If Christine O’Donnell’s supporters are worried about the eleven-year-old video released by Bill Maher last week in which the Delaware nominee for the Senate talked about “witchcraft,” they’re not demonstrating it where it counts: the bank account. Since winning the primary six days ago, O’Donnell has gone on a fundraising tear, nearing what Scott Brown raised in Massachusetts earlier this year in his special election effort:
Since upsetting party-backed Rep. Mike Castle (R-Del.) in Delaware’s GOP Senate primary Tuesday, Christine O’Donnell has raised nearly $2 million online.
A source with knowledge of the campaign’s online fundraising operation said that not only is the money is coming in as fast as it did for Sen. Scott Brown (R-Mass.) ahead of his special election, but that O’Donnell’s raising money online at a pace that’s two to three times faster than Sharron Angle in Nevada after her win in the primary.
A week before his special election with Democrat Martha Coakley in Massachusetts, Brown raised $1.3 million online in a single day with some 16,000 individual donors.
O’Donnell’s campaign said Friday that it expects to surpass the $2 million mark sometime this weekend and said some 30,000 donors have given since her primary win Tuesday.
The Boss Emeritus had plenty to say this weekend about the “witchcraft” clip and how the media portrayed it:
At 1:03 in the video, one of the panelists on the show criticizes O’Donnell for criticizing Halloween — “Wait a minute, I love this, you’re a witch, you go ‘Halloween is bad,’ I’m not the witch, I mean wait a minute.” She responds by explaining that she opposes it because she has had first-hand experience with what they do.
So, she tried it. She rejected it. And she learned from it. …
She has nothing to be ashamed of — except, perhaps, for going on Maher’s show so many times. He promises to release 22 more clips until she sits down with him in front of the cameras and brags, in typical TV chauvinist fashion, that he “created her” and that she “owe[s]” him.
This comes from eleven years ago, and O’Donnell was talking about an incident from high school.

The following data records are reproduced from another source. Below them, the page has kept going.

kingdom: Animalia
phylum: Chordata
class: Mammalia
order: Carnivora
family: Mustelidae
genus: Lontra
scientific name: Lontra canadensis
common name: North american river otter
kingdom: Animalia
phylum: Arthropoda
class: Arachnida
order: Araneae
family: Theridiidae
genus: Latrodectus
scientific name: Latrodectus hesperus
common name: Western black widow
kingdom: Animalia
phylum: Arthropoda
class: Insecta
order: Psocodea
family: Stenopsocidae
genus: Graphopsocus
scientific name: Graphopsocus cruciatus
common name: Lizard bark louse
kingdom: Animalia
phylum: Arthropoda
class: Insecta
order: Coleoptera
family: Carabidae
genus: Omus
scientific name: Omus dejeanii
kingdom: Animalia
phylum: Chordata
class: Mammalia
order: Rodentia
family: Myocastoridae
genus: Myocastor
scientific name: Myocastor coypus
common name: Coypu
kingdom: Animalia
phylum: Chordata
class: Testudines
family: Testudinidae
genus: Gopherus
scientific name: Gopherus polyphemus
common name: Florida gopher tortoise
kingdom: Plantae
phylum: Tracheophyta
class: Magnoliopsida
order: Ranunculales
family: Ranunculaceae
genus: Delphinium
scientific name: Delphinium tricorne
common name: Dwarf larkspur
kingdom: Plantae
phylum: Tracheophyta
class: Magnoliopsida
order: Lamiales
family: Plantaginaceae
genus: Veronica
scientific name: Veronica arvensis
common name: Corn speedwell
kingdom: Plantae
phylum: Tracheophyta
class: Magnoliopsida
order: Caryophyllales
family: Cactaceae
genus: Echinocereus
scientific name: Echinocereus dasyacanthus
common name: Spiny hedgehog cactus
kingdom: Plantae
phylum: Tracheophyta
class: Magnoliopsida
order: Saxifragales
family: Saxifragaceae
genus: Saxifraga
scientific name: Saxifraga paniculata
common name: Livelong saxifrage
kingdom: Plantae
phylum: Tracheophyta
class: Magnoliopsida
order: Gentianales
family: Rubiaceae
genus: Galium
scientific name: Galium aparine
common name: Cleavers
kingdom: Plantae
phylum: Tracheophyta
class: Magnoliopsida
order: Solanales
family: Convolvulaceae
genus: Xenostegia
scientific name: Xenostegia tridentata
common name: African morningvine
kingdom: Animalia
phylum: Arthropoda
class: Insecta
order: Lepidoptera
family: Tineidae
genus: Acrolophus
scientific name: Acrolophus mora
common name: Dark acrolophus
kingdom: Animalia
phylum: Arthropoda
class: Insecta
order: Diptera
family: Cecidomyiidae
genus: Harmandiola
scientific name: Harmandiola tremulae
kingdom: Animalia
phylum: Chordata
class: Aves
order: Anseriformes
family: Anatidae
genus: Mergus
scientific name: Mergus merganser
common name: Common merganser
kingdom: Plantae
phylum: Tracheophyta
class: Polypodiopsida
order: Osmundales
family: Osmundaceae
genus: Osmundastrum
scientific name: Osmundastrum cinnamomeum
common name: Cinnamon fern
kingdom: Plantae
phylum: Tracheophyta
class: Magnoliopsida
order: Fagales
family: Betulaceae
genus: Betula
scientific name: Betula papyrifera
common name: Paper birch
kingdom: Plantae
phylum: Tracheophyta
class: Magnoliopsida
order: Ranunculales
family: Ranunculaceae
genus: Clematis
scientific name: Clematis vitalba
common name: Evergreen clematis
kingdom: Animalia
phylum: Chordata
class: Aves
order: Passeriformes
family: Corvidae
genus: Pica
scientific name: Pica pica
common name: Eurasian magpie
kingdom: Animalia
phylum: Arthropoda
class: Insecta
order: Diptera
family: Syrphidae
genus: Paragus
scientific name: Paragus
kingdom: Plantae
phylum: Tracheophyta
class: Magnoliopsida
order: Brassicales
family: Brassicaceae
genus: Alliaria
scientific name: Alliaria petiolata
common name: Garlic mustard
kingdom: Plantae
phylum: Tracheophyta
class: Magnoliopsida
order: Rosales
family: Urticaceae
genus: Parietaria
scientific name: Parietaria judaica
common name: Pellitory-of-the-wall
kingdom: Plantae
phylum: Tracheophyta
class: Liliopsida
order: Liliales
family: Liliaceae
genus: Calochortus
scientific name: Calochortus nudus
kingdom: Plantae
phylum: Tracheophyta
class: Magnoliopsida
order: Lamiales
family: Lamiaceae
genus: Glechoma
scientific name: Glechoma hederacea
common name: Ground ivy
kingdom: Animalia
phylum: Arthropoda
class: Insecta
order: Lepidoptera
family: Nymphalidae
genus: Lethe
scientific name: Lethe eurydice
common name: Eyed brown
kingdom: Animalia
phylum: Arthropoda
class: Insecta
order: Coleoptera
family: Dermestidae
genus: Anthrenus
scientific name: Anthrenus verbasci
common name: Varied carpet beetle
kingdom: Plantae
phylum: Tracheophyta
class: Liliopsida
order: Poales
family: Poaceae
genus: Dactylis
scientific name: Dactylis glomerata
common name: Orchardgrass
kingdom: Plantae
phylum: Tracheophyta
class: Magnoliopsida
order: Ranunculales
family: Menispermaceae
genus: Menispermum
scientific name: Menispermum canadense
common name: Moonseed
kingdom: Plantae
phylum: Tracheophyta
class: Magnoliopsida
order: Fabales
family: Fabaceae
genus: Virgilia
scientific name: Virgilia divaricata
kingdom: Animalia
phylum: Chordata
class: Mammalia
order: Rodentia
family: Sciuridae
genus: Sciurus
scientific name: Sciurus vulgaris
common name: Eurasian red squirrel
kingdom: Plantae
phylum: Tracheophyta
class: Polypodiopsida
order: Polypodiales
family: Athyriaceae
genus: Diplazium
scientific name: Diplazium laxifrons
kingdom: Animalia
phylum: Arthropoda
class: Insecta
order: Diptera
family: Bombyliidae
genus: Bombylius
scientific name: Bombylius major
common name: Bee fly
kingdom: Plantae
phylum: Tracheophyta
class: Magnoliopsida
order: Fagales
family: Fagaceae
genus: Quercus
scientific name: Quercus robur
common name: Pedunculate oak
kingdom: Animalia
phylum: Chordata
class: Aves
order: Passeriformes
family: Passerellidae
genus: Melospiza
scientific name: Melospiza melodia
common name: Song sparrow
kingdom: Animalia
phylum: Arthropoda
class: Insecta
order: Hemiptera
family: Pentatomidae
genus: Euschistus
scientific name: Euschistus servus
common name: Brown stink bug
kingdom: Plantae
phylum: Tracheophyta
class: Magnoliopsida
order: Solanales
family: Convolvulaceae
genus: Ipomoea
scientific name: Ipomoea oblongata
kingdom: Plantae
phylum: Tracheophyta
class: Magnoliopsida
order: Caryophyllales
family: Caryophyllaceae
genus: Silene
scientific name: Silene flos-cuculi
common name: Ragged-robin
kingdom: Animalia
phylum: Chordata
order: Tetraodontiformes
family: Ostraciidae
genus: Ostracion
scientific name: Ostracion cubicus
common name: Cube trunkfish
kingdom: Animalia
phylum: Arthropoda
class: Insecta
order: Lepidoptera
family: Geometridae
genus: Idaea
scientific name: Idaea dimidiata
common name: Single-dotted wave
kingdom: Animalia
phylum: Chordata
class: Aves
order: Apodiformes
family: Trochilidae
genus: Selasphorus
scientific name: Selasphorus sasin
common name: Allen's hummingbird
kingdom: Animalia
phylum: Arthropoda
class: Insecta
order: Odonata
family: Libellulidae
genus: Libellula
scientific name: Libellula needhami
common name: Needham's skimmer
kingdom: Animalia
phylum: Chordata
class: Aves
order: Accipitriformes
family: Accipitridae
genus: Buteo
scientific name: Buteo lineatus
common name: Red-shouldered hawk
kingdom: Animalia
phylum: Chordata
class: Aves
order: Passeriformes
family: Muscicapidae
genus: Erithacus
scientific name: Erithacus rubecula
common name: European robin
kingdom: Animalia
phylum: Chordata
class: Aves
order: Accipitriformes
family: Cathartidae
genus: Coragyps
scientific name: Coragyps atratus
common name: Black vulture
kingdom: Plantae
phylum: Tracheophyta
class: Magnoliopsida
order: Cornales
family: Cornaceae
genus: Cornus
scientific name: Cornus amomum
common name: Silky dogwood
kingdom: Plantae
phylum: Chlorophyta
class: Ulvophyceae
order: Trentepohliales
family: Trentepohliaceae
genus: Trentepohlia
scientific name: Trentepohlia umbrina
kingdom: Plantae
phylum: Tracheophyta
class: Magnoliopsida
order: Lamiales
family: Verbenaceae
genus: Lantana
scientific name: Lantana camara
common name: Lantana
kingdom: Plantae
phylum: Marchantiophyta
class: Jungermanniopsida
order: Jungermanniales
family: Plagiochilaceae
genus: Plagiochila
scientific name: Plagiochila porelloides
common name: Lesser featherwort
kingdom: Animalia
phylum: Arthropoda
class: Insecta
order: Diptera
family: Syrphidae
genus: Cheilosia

Clearly, she was talking about Wicca (and perhaps misunderstanding it a bit as well), a religion that liberals (and a few conservatives, too) fought to get recognized by the VA for military headstones. It’s about as relevant as Dungeons and Dragons, and as threatening as well. It seems that donors have a better sense of perspective than some in the media.
The real magic in this race appears to be O’Donnell’s, and it’s not due to witchcraft.